Ja natürlich, und die gibt es auch heute immer wieder. Die Momente, in denen ich hadere und frage, warum es ausgerechnet mich erwischt hat. Manchmal weine ich auch einfach. Irgendwann muss man loslassen, alles rauslassen. Danach gehts mir jeweils besser. Ich bin auch nur ein Mensch.

Wer oder was gibt Ihnen in den schwierigen Momenten Kraft und Hoffnung?

Vor allem meine Mutter und mein Mann. Meine Mutter hadert zwar oft selbst auch, aber wenn ich traurig bin, ist sie da. Mein Mann kennt mich in- und auswendig und sagt mir immer wieder, dass ich schon so viel geschafft habe, da schaffe ich noch mehr. Ich kann immer mit ihm reden, er hat immer Verständnis. Und das Backen. Die Freude, die ich den Leuten mit meinen Torten bereiten kann, ist unbezahlbar.
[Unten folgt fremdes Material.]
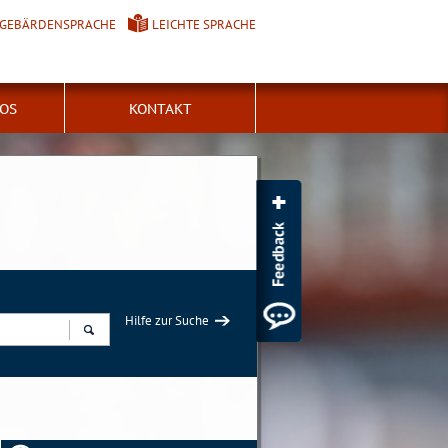
GEBÄRDENSPRACHE
LEICHTE SPRACHE
FOS
KONTAKT
Hilfe zur Suche
Suchen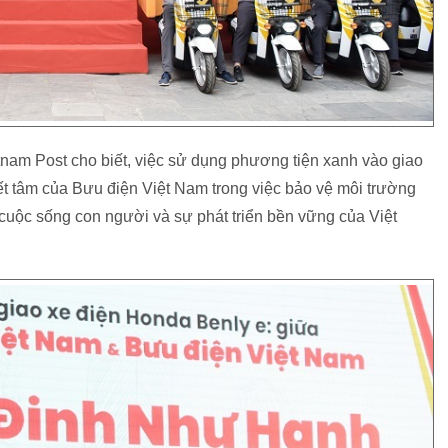
am Post cho biết, việc sử dụng phương tiện xanh vào giao
yết tâm của Bưu điện Việt Nam trong việc bảo vệ môi trường
g cuộc sống con người và sự phát triển bền vững của Việt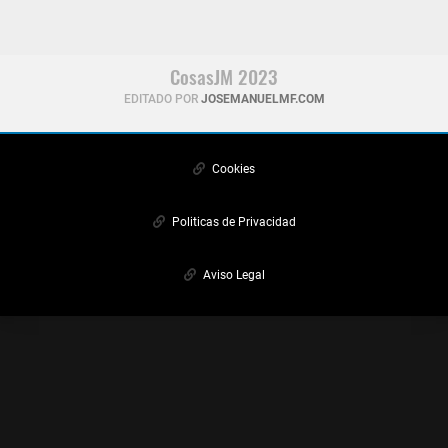
CosasJM 2023
EDITADO POR
JOSEMANUELMF.COM
Cookies
Politicas de Privacidad
Aviso Legal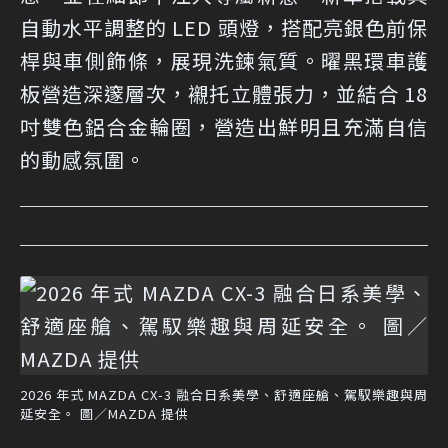
自動水平調整的 LED 頭燈，搭配亮銀色前保
桿與車側飾條，展現洗鍊氣質。曜黑環車護
板營造深邃層次，襯托立體張力，並結合 18
吋雙色鋁合金輪圈，營造出鮮明且充滿自信
的動感氛圍。
2026 年式 MAZDA CX-3 融合日系美學、舒適座艙、駕馭樂趣與周
延安全。 圖／MAZDA 提供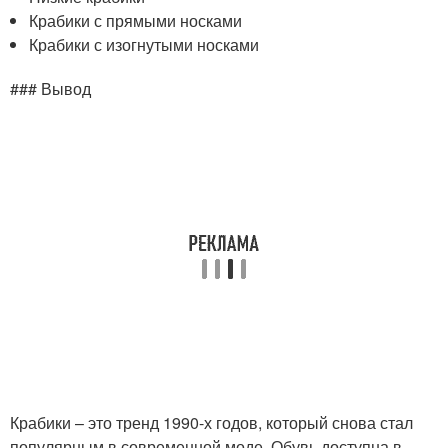
Крабики с прямыми носками
Крабики с изогнутыми носками
### Вывод
Крабики – это тренд 1990-х годов, который снова стал
популярным в современной моде. Обувь доступна в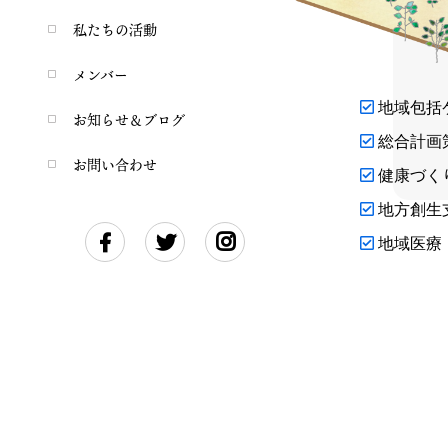
私たちの活動
メンバー
地域包括
お知らせ＆ブログ
総合計画
お問い合わせ
健康づく
地方創生
地域医療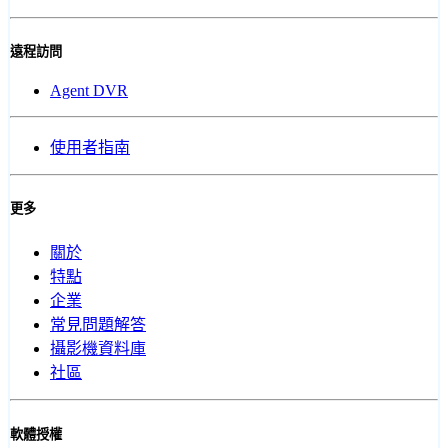
遠程訪問
Agent DVR
使用者指南
更多
關於
特點
企業
常見問題解答
攝影機資料庫
社區
軟體授權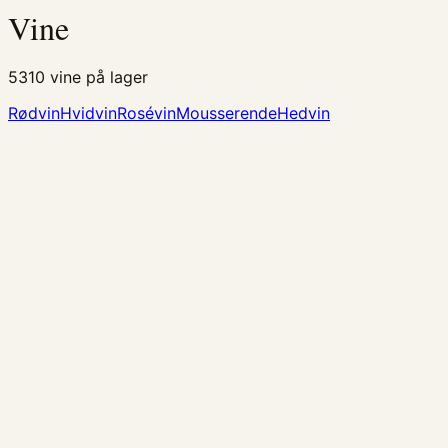
Vine
5310
vine på lager
Rødvin
Hvidvin
Rosévin
Mousserende
Hedvin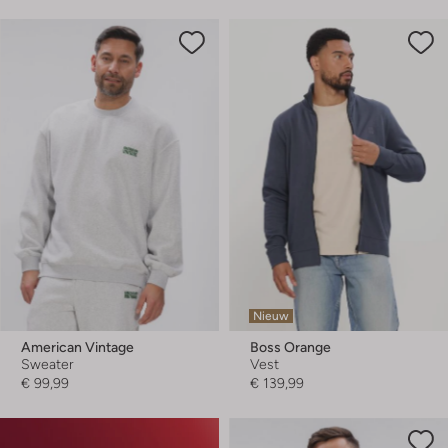
Nieuw
American Vintage
Boss Orange
Sweater
Vest
€ 99,99
€ 139,99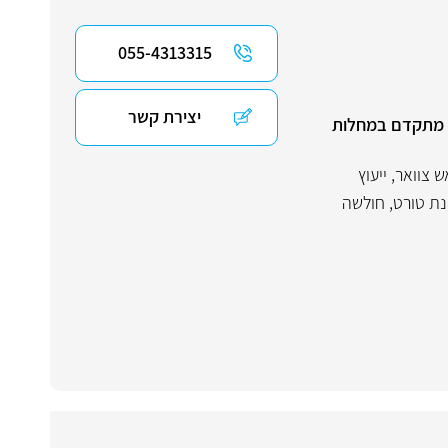
055-4313315
יצירת קשר
ול מתקדם במחלות
ש צוואר
,
ייעוץ
ת טורט
,
חולשה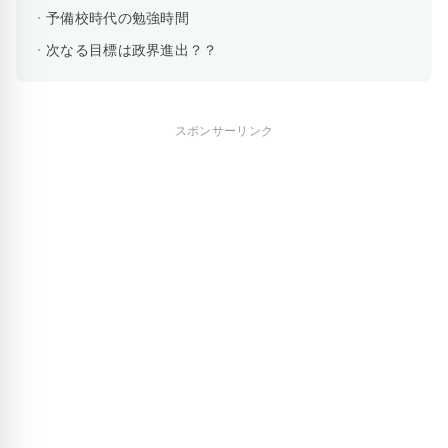
予備校時代の勉強時間
次なる目標は政界進出？？
スポンサーリンク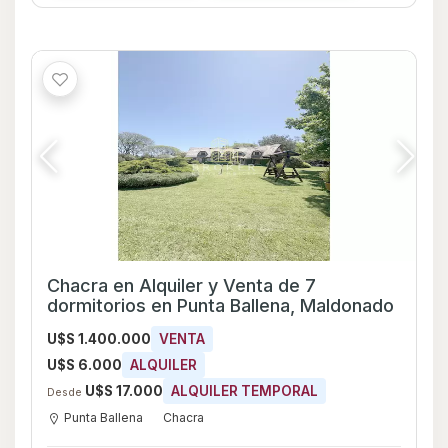
Chacra en Alquiler y Venta de 7
dormitorios en Punta Ballena, Maldonado
U$S 1.400.000
VENTA
U$S 6.000
ALQUILER
U$S 17.000
ALQUILER TEMPORAL
Desde
Punta Ballena
Chacra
Wie schaffen Sie es, mit der Krankheit zu leben?

Die Krankheit ist immer präsent. Jedes Mal, wenn ich esse, merke ich, dass Magen und Darm nicht so funktionieren, wie sie sollen; mir ist oft schlecht, ich habe ständig Blähungen und andere Beschwerden. Seit der Bestrahlung habe ich mehr oder weniger ständig Kopfweh. Aber das ist halt einfach das, womit ich leben muss, und es bringt nichts, mein Leben ständig zu verfluchen.

Würden Sie sagen, dass der jahrelange Kampf mit dem Krebs Ihre Persönlichkeit verändert hat?

Ich würde sagen, er hat mich stärker gemacht. Ich habe immer wieder bewiesen, was ich schaffen kann, das hat mir sehr viel Vertrauen in mich selbst gegeben, und ironischerweise auch in meinen Körper. Ich kenne ihn sehr gut und merke mittlerweile auch, wenns was Ernstes ist und wenn nicht.

Sie haben eine Passion fürs Backen und kreieren aufwendige Torten. Was mögen Sie besonders an dieser Tätigkeit?

Die Herausforderung. Ich habe jeweils Erwartungen an mich selbst - welche die meiner Kundinnen und Kunden fast immer übertreffen - und wenn ich sie erfülle, bin ich schon stolz. Dann sag ich mir selbst: «Lerna, das hast du gut gemacht!»

Gibt es nach allem, was Sie erlebt haben, noch etwas, das Ihnen Angst macht?

Was mich selbst betrifft, nicht. Ich war schon so oft mit dem Tod konfrontiert, dass ich keine Angst davor habe. Meine Sorge ist mehr, dass jemand anderem etwas passiert, meinem Mann, meiner Familie. Lieber ich als sie.

Was ist für Sie das Wichtigste im Leben?

Mein Mann und meine Familie. Ohne sie würde ich das alles nicht durchstehen.

Was wünschen Sie sich für die Zukunft?

Ich würde gern so um die 80 werden (lacht). Im Ernst: Es ist okay so, wie es ist!